EXERCISES
1. Answer these questions from the test patch, one line each, marked as shown:
(a) Who is listed under "Reviewed By"?
(b) How many insertions does the test patch make in total?
(c) According to the comment added to db/db_test.cc, how much memory does the disabled test need to run?
2. Write the next part of the test patch, picking up right after its last line.

··· EXCERPT ···

Disable them because not all platform can run it.

Test Plan: Run the tests

Reviewers: IslamAbdelRahman, yhchiang, kradhakrishnan, andrewkr, anthony

Reviewed By: anthony

Subscribers: leveldb, dhruba

Differential Revision: https://reviews.facebook.net/D53619
---
 db/db_test.cc          |  55 ++++++++++++++++++++
 db/write_batch_test.cc | 114 +++++++++++++++++++++++++++++++++++++++++
 2 files changed, 169 insertions(+)

diff --git a/db/db_test.cc b/db/db_test.cc
index 76e64d484..dfc231969 100644
--- a/db/db_test.cc
+++ b/db/db_test.cc
@@ -606,6 +606,61 @@ TEST_F(DBTest, EmptyFlush) {
                          kSkipUniversalCompaction | kSkipMergePut));
 }
 
+// Disable because not all platform can run it.
+// It requires more than 9GB memory to run it, With single allocation
+// of more than 3GB.

··· MATERIAL PROVIDED ···

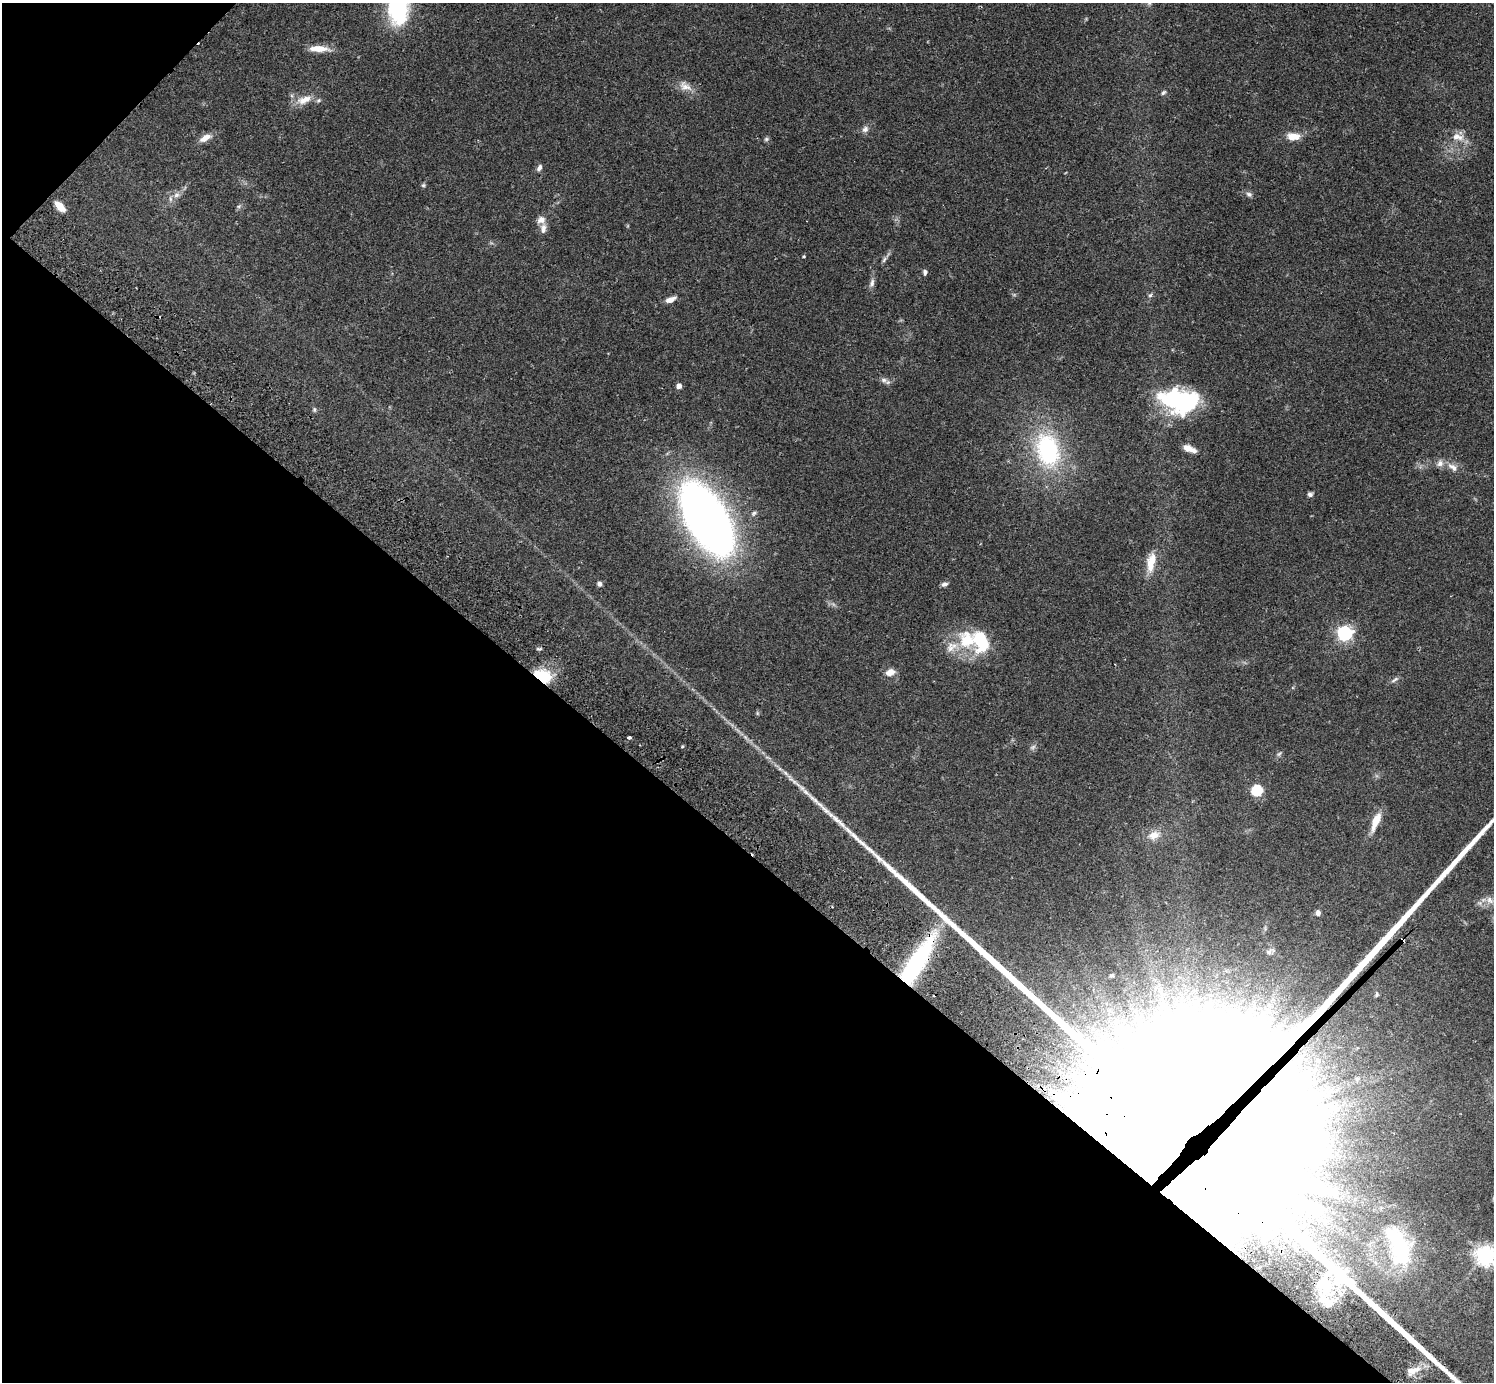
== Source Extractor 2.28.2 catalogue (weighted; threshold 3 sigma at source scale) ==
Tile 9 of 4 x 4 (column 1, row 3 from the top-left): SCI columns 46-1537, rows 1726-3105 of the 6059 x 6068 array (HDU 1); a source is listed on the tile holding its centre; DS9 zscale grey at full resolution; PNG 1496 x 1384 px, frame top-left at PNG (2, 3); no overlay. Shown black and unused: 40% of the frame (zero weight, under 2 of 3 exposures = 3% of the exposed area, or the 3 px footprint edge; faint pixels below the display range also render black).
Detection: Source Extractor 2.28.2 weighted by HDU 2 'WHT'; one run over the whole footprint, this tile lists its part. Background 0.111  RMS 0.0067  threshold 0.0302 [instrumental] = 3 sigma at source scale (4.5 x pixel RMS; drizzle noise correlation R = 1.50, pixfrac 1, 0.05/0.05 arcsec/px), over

···

EXPECTED RESPONSES
1.
(a) anthony
(b) 169
(c) More than 9GB, with a single allocation of more than 3GB.

2.
+TEST_F(DBTest, DISABLED_VeryLargeValue) {
+  const size_t kValueSize = 3221225472u;  // 3GB value
+  const size_t kKeySize = 8388608u;       // 8MB key
+  std::string raw(kValueSize, 'v');
+  std::string key1(kKeySize, 'c');
+  std::string key2(kKeySize, 'd');
+
+  Options options;
+  options.env = env_;
+  options.write_buffer_size = 100000;  // Small write buffer
+  options.paranoid_checks = true;
+  options = CurrentOptions(options);
+  DestroyAndReopen(options);
+
+  ASSERT_OK(Put("boo", "v1"));
+  ASSERT_OK(Put("foo", "v1"));
+  ASSERT_OK(Put(key1, raw));
+  raw[0] = 'w';
+  ASSERT_OK(Put(key2, raw));
+  dbfull()->TEST_WaitForFlushMemTable();
+
+  ASSERT_EQ(1, NumTableFilesAtLevel(0));
+
+  std::string value;
+  Status s = db_->Get(ReadOptions(), key1, &value);
+  ASSERT_OK(s);
+  ASSERT_EQ(kValueSize, value.size());
+  ASSERT_EQ('v', value[0]);
+
+  s = db_->Get(ReadOptions(), key2, &value);
+  ASSERT_OK(s);
+  ASSERT_EQ(kValueSize, value.size());
+  ASSERT_EQ('w', value[0]);
+
+  // Compact all files.
+  Flush();
+  db_->CompactRange(CompactRangeOptions(), nullptr, nullptr);
+
+  // Check DB is not in read-only state.
+  ASSERT_OK(Put("boo", "v1"));
+
+  s = db_->Get(ReadOptions(), key1, &value);
+  ASSERT_OK(s);
+  ASSERT_EQ(kValueSize, value.size());
+  ASSERT_EQ('v', value[0]);
+
+  s = db_->Get(ReadOptions(), key2, &value);
+  ASSERT_OK(s);
+  ASSERT_EQ(kValueSize, value.size());
+  ASSERT_EQ('w', value[0]);
+}
+
 TEST_F(DBTest, GetFromImmutableLayer) {
   do {
     Options options;
diff --git a/db/write_batch_test.cc b/db/write_batch_test.cc
index 5d008b3a4..cd981fd60 100644
--- a/db/write_batch_test.cc
+++ b/db/write_batch_test.cc
@@ -308,6 +308,120 @@ TEST_F(WriteBatchTest, Blob) {
       handler.seen);
 }
 
+// It requires more than 30GB of memory to run the test. With single memory
+// allocation of more than 30GB.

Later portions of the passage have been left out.